Nurses at Baltimore’s Hopkins Hospital–considered to be one of the best in the country–are trying to unionize. Recently some Hopkins Hospital nurses and their union organized a “town hall event.” This rally was enthusiastically attended by a standing-room-only crowd of more than 250 people.

Other workers at the hospital have been unionized for years by SEIU Local 1199E. But now some of the more than 500 registered nurses at Hopkins say they have reached the breaking point and want union representation, too, as part of National Nurses United, a rapidly growing organization of nurses across the country.

The Hopkins nurses have put out a report outlining the problems that nurses face at the hospital. They say that there aren’t enough nurses. They are underpaid, being run ragged on their jobs and cannot give patients the care they need.

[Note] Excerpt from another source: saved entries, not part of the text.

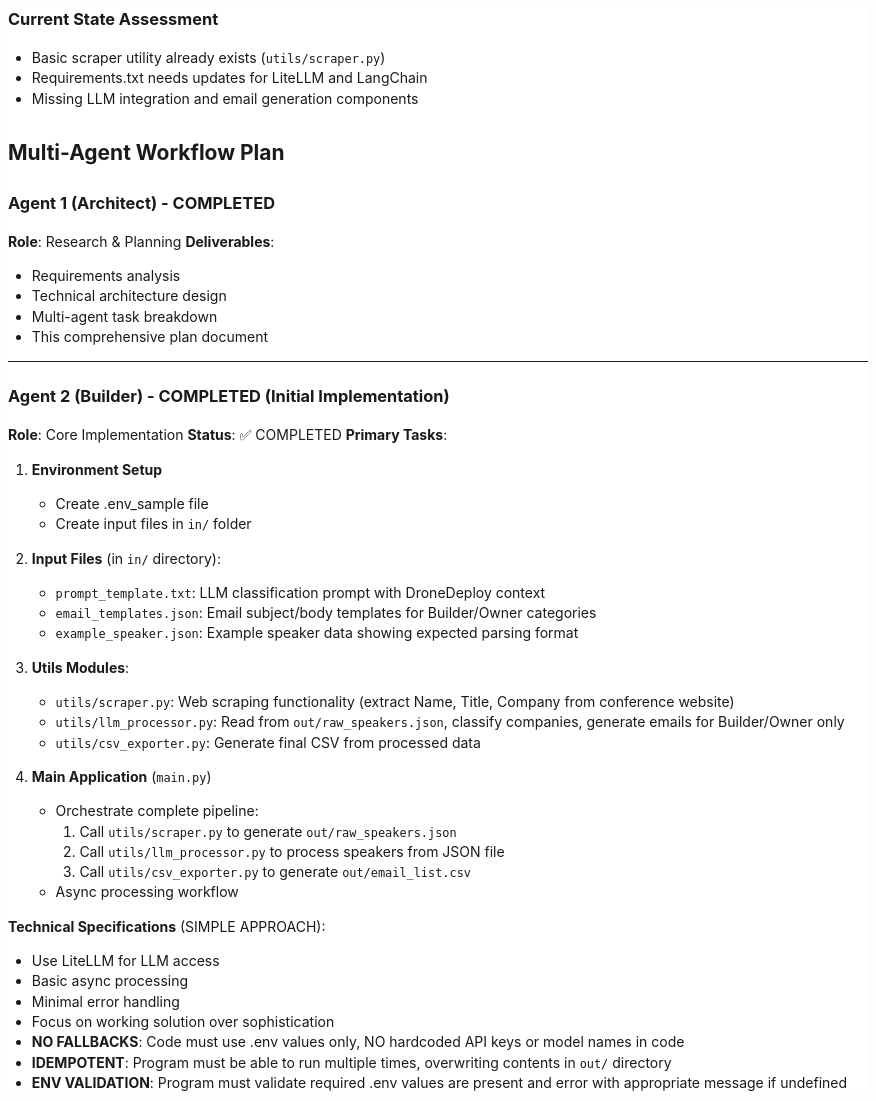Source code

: ### Current State Assessment
- Basic scraper utility already exists (`utils/scraper.py`)
- Requirements.txt needs updates for LiteLLM and LangChain
- Missing LLM integration and email generation components

## Multi-Agent Workflow Plan

### Agent 1 (Architect) - COMPLETED
**Role**: Research & Planning
**Deliverables**:
- Requirements analysis
- Technical architecture design
- Multi-agent task breakdown
- This comprehensive plan document

---

### Agent 2 (Builder) - COMPLETED (Initial Implementation)
**Role**: Core Implementation
**Status**: ✅ COMPLETED
**Primary Tasks**:
1. **Environment Setup**
   - Create .env_sample file
   - Create input files in `in/` folder

2. **Input Files** (in `in/` directory):
   - `prompt_template.txt`: LLM classification prompt with DroneDeploy context
   - `email_templates.json`: Email subject/body templates for Builder/Owner categories
   - `example_speaker.json`: Example speaker data showing expected parsing format

3. **Utils Modules**:
   - `utils/scraper.py`: Web scraping functionality (extract Name, Title, Company from conference website)
   - `utils/llm_processor.py`: Read from `out/raw_speakers.json`, classify companies, generate emails for Builder/Owner only
   - `utils/csv_exporter.py`: Generate final CSV from processed data

4. **Main Application** (`main.py`)
   - Orchestrate complete pipeline:
     1. Call `utils/scraper.py` to generate `out/raw_speakers.json`
     2. Call `utils/llm_processor.py` to process speakers from JSON file
     3. Call `utils/csv_exporter.py` to generate `out/email_list.csv`
   - Async processing workflow

**Technical Specifications** (SIMPLE APPROACH):
- Use LiteLLM for LLM access
- Basic async processing
- Minimal error handling
- Focus on working solution over sophistication
- **NO FALLBACKS**: Code must use .env values only, NO hardcoded API keys or model names in code
- **IDEMPOTENT**: Program must be able to run multiple times, overwriting contents in `out/` directory
- **ENV VALIDATION**: Program must validate required .env values are present and error with appropriate message if undefined
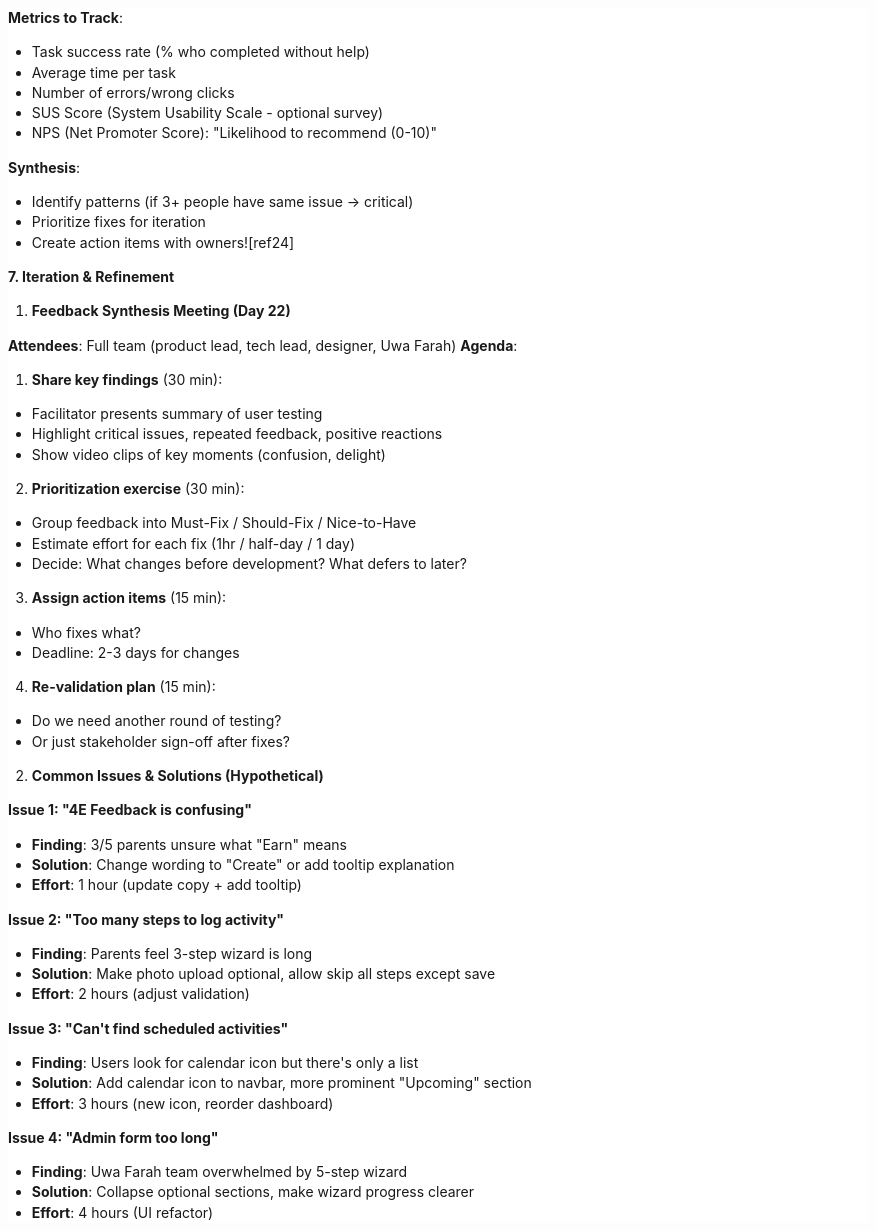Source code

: **Metrics to Track**:

- Task success rate (% who completed without help)
- Average time per task
- Number of errors/wrong clicks
- SUS Score (System Usability Scale - optional survey)
- NPS (Net Promoter Score): "Likelihood to recommend (0-10)"

**Synthesis**:

- Identify patterns (if 3+ people have same issue → critical)
- Prioritize fixes for iteration
- Create action items with owners![ref24]

**7. Iteration & Refinement**

1. **Feedback Synthesis Meeting (Day 22)**

**Attendees**: Full team (product lead, tech lead, designer, Uwa Farah) **Agenda**:

1. **Share key findings** (30 min):
- Facilitator presents summary of user testing
- Highlight critical issues, repeated feedback, positive reactions
- Show video clips of key moments (confusion, delight)
2. **Prioritization exercise** (30 min):
- Group feedback into Must-Fix / Should-Fix / Nice-to-Have
- Estimate effort for each fix (1hr / half-day / 1 day)
- Decide: What changes before development? What defers to later?
3. **Assign action items** (15 min):
- Who fixes what?
- Deadline: 2-3 days for changes
4. **Re-validation plan** (15 min):
- Do we need another round of testing?
- Or just stakeholder sign-off after fixes?
2. **Common Issues & Solutions (Hypothetical)**

**Issue 1: "4E Feedback is confusing"**

- **Finding**: 3/5 parents unsure what "Earn" means
- **Solution**: Change wording to "Create" or add tooltip explanation
- **Effort**: 1 hour (update copy + add tooltip)

**Issue 2: "Too many steps to log activity"**

- **Finding**: Parents feel 3-step wizard is long
- **Solution**: Make photo upload optional, allow skip all steps except save
- **Effort**: 2 hours (adjust validation)

**Issue 3: "Can't find scheduled activities"**

- **Finding**: Users look for calendar icon but there's only a list
- **Solution**: Add calendar icon to navbar, more prominent "Upcoming" section
- **Effort**: 3 hours (new icon, reorder dashboard)

**Issue 4: "Admin form too long"**

- **Finding**: Uwa Farah team overwhelmed by 5-step wizard
- **Solution**: Collapse optional sections, make wizard progress clearer
- **Effort**: 4 hours (UI refactor)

Wait times in the Adult Emergency Department are unsafe on most days, sometimes reaching up to 18 hours in the emergency room. Some patients have had seizures, heart attacks and loss of consciousness from bleeding while waiting to be seen.

The nurses also say that there is a critical lack of experienced nurses in some units, because these nurses have been leaving. It is common in these units for an RN with only a year or two of experience to be the most senior nurse on a shift. This lack of experience is dangerous for patients and places nurses in difficult situations in which they have to take assignments they are not confident in performing.

Finally, the nurses sometimes have shoddy equipment and inadequate supplies, including lack of proper gloves to prevent infections and good infusion pumps for administering pain medications.

These problems will sound familiar to nurses all over the country because these problems exist at virtually every hospital. But the nurses at Hopkins say they will not stop organizing and raising hell until their union is recognized and the hospital takes action to solve the problems they and their patients face. Bravo!